Namun, Fuadi menyebut proses pengambilan keputusan dalam politik luar negeri itu berlapis-lapis. Menurutnya, harus ada semacam pertimbangan-pertimbangan rasional, kalkulasi ekonomi politik, dan lain sebagainya hingga sampai pada perang.

"Sebenarnya yang saya rasa hari ini ya, Iran sudah sampai pada tahap dewasa dalam decision making process yang mereka lakukan ya, dan tidak melakukan serangan balik kepada Israel itu. Tapi, konferensi pers itu hanya sekedar meredam emosi saja," ujar Fuadi.

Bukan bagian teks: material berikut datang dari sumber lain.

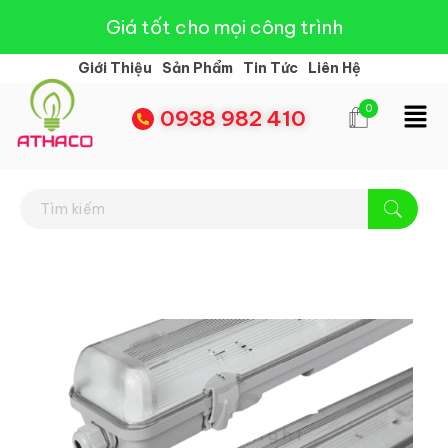
Giá tốt cho mọi công trình
Giới Thiệu
Sản Phẩm
Tin Tức
Liên Hệ
0
0938 982 410
Đèn Led Athaco
Đèn Led giá rẻ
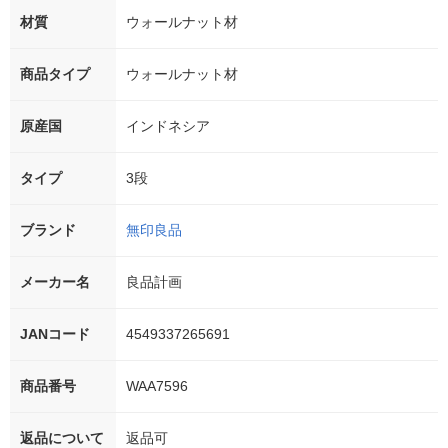
材質
ウォールナット材
商品タイプ
ウォールナット材
原産国
インドネシア
タイプ
3段
ブランド
無印良品
メーカー名
良品計画
JANコード
4549337265691
商品番号
WAA7596
返品について
返品可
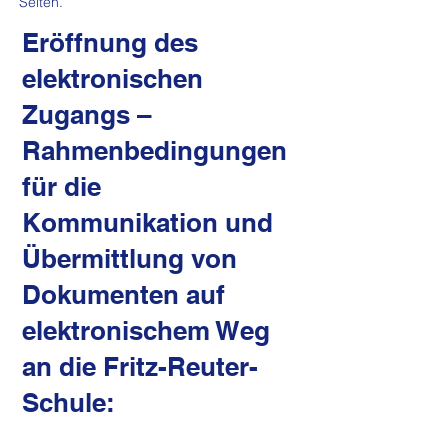
Seiten.
Eröffnung des
elektronischen
Zugangs –
Rahmenbedingungen
für die
Kommunikation und
Übermittlung von
Dokumenten auf
elektronischem Weg
an die Fritz-Reuter-
Schule:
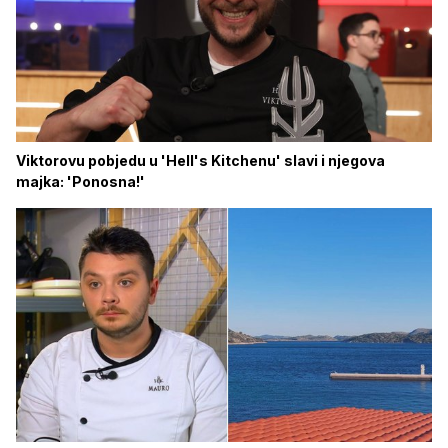
Viktorovu pobjedu u 'Hell's Kitchenu' slavi i njegova
majka: 'Ponosna!'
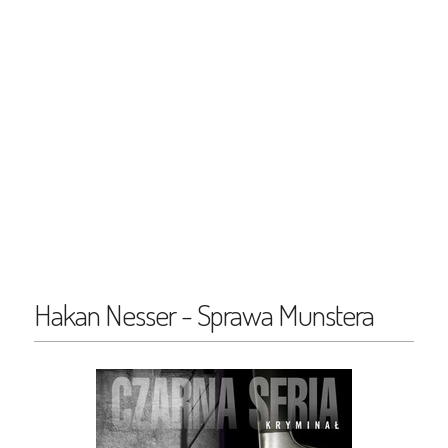
Hakan Nesser - Sprawa Munstera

Fuadi menuturkan dalam peperangan Iran juga akan mengalami kerugian. Maka itu, Iran disebut tengah mengkalkulasikan aliansi Israel atau sosok pendukung Israel. Menurutnya, kini Iran tengah menahan diri namun tidak berdiam diri.

"Iran kan sudah sesumbar juga bahwa menyiapkan rudal, segala sesuatunya untuk menyerang balik itu, segala sesuatu untuk melakukan balik kepada Israel," ungkapnya.

Baca: 

Panas! Iran-Israel Saling Lempar Kecaman di Pertemuan DK PBB


Bahkan, lanjut Fuadi, Iran mengumumkan bahwa akan meningkatkan anggaran militer, menyiapkan rudal dan lain-lain. Namun, kata Fuadi, pernyataan itu bila dilihat dalam Hubungan Internasional bukan untuk berperang. Melainkan untuk berdamai sesuai teori balance of power atau keseimbangan kekuatan. 

"Jadi teori perimbangan kekuatan. Orang punya tank, orang punya senjata, itu bukan untuk berperang, tapi untuk tidak berperang. Si vis pacem, para bellum (jika kamu ingin damai, bersiaplah untuk perang)," kata Fuadi mengutip pribahasa latin.

Fuadi melanjutkan polarisasi Amerika dan Uni Soviet itu bahwa ketika satu pihak meningkatkan kekuatan militer, pihak lain juga melakukan. Tujuannya agar sama-sama kuat dan tidak terjadi perang.

"Dan Iran ini, dia selain pertimbangan internasional, dia juga melakukan, kalau dalam bahasa, ini role of public opinion. Jadi, dia melakukan serap aspirasi. Masyarakat domestik di Iran itu memang menginginkan Iran ini terlihat kuat, tapi mereka juga nggak mau perang," jelas Fuadi.

Sebab, kata dia, Iran berpikir bahwa perang itu hanya akan menjadikan negaranya porak-poranda. Menang jadi arang, kalah jadi abu.

"Jadi ini role of public opinion. Public opinion di sana kuat bahwa kita harus menunjukkan bahwa kita punya kesiapan, kita punya dignity, kita punya harga diri, kita punya anggaran militer yang besar, tetapi untuk mengambil langkah, kita harus mempertimbangkan itu," pungkas pengamat hubungan internasional itu.